■ Problem details
Reproduce the material below verbatim, line by line, without altering any character.

^^^^^^^^

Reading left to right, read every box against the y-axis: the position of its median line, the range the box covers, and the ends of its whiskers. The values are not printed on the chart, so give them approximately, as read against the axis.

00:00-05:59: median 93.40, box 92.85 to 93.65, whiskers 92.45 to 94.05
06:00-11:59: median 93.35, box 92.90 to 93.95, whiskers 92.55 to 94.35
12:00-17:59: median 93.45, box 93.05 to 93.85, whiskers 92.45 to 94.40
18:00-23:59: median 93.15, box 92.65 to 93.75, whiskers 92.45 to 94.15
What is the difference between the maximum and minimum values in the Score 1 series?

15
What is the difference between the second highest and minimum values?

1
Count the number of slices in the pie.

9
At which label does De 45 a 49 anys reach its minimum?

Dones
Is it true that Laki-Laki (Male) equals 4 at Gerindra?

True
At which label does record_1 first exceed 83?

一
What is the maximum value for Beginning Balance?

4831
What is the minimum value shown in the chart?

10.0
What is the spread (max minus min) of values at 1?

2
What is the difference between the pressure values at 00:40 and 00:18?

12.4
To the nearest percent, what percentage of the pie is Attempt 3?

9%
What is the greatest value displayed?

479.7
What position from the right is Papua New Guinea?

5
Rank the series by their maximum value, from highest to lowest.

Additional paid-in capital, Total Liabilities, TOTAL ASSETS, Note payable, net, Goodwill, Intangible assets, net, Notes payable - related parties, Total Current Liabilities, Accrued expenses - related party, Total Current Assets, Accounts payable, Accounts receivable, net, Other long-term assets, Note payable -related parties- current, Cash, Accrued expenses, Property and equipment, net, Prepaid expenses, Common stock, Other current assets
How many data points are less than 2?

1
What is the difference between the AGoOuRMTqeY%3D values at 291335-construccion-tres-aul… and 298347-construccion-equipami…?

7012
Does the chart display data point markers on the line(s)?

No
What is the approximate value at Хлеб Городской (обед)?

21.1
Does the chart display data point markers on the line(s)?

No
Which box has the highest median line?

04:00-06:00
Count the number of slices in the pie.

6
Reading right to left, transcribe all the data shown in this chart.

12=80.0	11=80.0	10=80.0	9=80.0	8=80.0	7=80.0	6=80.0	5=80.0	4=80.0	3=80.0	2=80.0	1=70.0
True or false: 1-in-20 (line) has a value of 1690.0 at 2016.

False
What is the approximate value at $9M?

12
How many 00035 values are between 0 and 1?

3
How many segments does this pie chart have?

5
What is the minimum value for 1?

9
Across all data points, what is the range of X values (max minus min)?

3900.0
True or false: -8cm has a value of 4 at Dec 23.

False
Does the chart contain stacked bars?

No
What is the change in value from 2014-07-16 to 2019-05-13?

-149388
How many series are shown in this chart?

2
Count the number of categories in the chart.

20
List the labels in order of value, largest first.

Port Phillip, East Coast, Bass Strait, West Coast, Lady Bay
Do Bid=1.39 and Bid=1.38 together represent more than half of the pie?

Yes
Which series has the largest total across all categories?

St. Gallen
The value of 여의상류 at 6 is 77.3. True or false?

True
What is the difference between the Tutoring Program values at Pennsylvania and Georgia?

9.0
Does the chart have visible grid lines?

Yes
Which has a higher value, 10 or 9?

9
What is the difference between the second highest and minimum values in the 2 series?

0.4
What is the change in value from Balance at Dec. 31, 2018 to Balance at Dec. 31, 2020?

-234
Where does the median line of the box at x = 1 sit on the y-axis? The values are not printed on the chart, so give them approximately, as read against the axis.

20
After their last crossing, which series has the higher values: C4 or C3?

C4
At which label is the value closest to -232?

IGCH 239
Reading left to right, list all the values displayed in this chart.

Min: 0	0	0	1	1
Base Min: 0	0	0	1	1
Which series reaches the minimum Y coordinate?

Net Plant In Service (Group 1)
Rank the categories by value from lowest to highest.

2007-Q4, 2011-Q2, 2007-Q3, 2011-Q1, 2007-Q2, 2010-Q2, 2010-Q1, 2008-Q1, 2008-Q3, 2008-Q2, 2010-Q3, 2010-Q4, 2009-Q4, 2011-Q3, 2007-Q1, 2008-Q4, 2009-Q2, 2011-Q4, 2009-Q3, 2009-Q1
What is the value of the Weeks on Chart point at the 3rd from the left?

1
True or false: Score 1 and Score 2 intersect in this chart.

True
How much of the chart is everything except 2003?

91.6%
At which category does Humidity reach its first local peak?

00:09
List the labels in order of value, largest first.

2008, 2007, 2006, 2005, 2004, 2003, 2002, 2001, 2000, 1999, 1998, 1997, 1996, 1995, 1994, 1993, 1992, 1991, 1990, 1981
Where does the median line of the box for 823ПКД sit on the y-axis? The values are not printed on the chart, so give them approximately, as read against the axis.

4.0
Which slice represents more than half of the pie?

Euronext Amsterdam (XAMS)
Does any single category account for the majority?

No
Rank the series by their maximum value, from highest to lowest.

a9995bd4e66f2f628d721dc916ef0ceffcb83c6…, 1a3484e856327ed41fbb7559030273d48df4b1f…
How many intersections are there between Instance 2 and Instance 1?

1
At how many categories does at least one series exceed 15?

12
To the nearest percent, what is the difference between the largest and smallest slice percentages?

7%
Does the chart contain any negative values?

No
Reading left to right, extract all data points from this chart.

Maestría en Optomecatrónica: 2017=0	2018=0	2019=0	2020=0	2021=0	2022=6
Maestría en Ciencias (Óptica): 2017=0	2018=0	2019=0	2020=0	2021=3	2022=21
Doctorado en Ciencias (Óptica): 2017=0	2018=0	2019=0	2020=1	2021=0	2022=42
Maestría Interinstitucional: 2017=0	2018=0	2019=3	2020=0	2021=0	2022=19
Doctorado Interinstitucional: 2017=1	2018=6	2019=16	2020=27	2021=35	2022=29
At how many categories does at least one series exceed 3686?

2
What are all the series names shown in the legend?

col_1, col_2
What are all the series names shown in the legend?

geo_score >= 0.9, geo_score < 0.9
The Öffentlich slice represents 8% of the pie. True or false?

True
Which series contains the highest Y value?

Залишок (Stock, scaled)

^^^^^^^^

■ Exercise solution
Reading left to right, read every box against the y-axis: the position of its median line, the range the box covers, and the ends of its whiskers. The values are not printed on the chart, so give them approximately, as read against the axis.

00:00-05:59: median 93.40, box 92.85 to 93.65, whiskers 92.45 to 94.05
06:00-11:59: median 93.35, box 92.90 to 93.95, whiskers 92.55 to 94.35
12:00-17:59: median 93.45, box 93.05 to 93.85, whiskers 92.45 to 94.40
18:00-23:59: median 93.15, box 92.65 to 93.75, whiskers 92.45 to 94.15
What is the difference between the maximum and minimum values in the Score 1 series?

15
What is the difference between the second highest and minimum values?

1
Count the number of slices in the pie.

9
At which label does De 45 a 49 anys reach its minimum?

Dones
Is it true that Laki-Laki (Male) equals 4 at Gerindra?

True
At which label does record_1 first exceed 83?

一
What is the maximum value for Beginning Balance?

4831
What is the minimum value shown in the chart?

10.0
What is the spread (max minus min) of values at 1?

2
What is the difference between the pressure values at 00:40 and 00:18?

12.4
To the nearest percent, what percentage of the pie is Attempt 3?

9%
What is the greatest value displayed?

479.7
What position from the right is Papua New Guinea?

5
Rank the series by their maximum value, from highest to lowest.

Additional paid-in capital, Total Liabilities, TOTAL ASSETS, Note payable, net, Goodwill, Intangible assets, net, Notes payable - related parties, Total Current Liabilities, Accrued expenses - related party, Total Current Assets, Accounts payable, Accounts receivable, net, Other long-term assets, Note payable -related parties- current, Cash, Accrued expenses, Property and equipment, net, Prepaid expenses, Common stock, Other current assets
How many data points are less than 2?

1
What is the difference between the AGoOuRMTqeY%3D values at 291335-construccion-tres-aul… and 298347-construccion-equipami…?

7012
Does the chart display data point markers on the line(s)?

No
What is the approximate value at Хлеб Городской (обед)?

21.1
Does the chart display data point markers on the line(s)?

No
Which box has the highest median line?

04:00-06:00
Count the number of slices in the pie.

6
Reading right to left, transcribe all the data shown in this chart.

12=80.0	11=80.0	10=80.0	9=80.0	8=80.0	7=80.0	6=80.0	5=80.0	4=80.0	3=80.0	2=80.0	1=70.0
True or false: 1-in-20 (line) has a value of 1690.0 at 2016.

False
What is the approximate value at $9M?

12
How many 00035 values are between 0 and 1?

3
How many segments does this pie chart have?

5
What is the minimum value for 1?

9
Across all data points, what is the range of X values (max minus min)?

3900.0
True or false: -8cm has a value of 4 at Dec 23.

False
Does the chart contain stacked bars?

No
What is the change in value from 2014-07-16 to 2019-05-13?

-149388
How many series are shown in this chart?

2
Count the number of categories in the chart.

20
List the labels in order of value, largest first.

Port Phillip, East Coast, Bass Strait, West Coast, Lady Bay
Do Bid=1.39 and Bid=1.38 together represent more than half of the pie?

Yes
Which series has the largest total across all categories?

St. Gallen
The value of 여의상류 at 6 is 77.3. True or false?

True
What is the difference between the Tutoring Program values at Pennsylvania and Georgia?

9.0
Does the chart have visible grid lines?

Yes
Which has a higher value, 10 or 9?

9
What is the difference between the second highest and minimum values in the 2 series?

0.4
What is the change in value from Balance at Dec. 31, 2018 to Balance at Dec. 31, 2020?

-234
Where does the median line of the box at x = 1 sit on the y-axis? The values are not printed on the chart, so give them approximately, as read against the axis.

20
After their last crossing, which series has the higher values: C4 or C3?

C4
At which label is the value closest to -232?

IGCH 239
Reading left to right, list all the values displayed in this chart.

Min: 0	0	0	1	1
Base Min: 0	0	0	1	1
Which series reaches the minimum Y coordinate?

Net Plant In Service (Group 1)
Rank the categories by value from lowest to highest.

2007-Q4, 2011-Q2, 2007-Q3, 2011-Q1, 2007-Q2, 2010-Q2, 2010-Q1, 2008-Q1, 2008-Q3, 2008-Q2, 2010-Q3, 2010-Q4, 2009-Q4, 2011-Q3, 2007-Q1, 2008-Q4, 2009-Q2, 2011-Q4, 2009-Q3, 2009-Q1
What is the value of the Weeks on Chart point at the 3rd from the left?

1
True or false: Score 1 and Score 2 intersect in this chart.

True
How much of the chart is everything except 2003?

91.6%
At which category does Humidity reach its first local peak?

00:09
List the labels in order of value, largest first.

2008, 2007, 2006, 2005, 2004, 2003, 2002, 2001, 2000, 1999, 1998, 1997, 1996, 1995, 1994, 1993, 1992, 1991, 1990, 1981
Where does the median line of the box for 823ПКД sit on the y-axis? The values are not printed on the chart, so give them approximately, as read against the axis.

4.0
Which slice represents more than half of the pie?

Euronext Amsterdam (XAMS)
Does any single category account for the majority?

No
Rank the series by their maximum value, from highest to lowest.

a9995bd4e66f2f628d721dc916ef0ceffcb83c6…, 1a3484e856327ed41fbb7559030273d48df4b1f…
How many intersections are there between Instance 2 and Instance 1?

1
At how many categories does at least one series exceed 15?

12
To the nearest percent, what is the difference between the largest and smallest slice percentages?

7%
Does the chart contain any negative values?

No
Reading left to right, extract all data points from this chart.

Maestría en Optomecatrónica: 2017=0	2018=0	2019=0	2020=0	2021=0	2022=6
Maestría en Ciencias (Óptica): 2017=0	2018=0	2019=0	2020=0	2021=3	2022=21
Doctorado en Ciencias (Óptica): 2017=0	2018=0	2019=0	2020=1	2021=0	2022=42
Maestría Interinstitucional: 2017=0	2018=0	2019=3	2020=0	2021=0	2022=19
Doctorado Interinstitucional: 2017=1	2018=6	2019=16	2020=27	2021=35	2022=29
At how many categories does at least one series exceed 3686?

2
What are all the series names shown in the legend?

col_1, col_2
What are all the series names shown in the legend?

geo_score >= 0.9, geo_score < 0.9
The Öffentlich slice represents 8% of the pie. True or false?

True
Which series contains the highest Y value?

Залишок (Stock, scaled)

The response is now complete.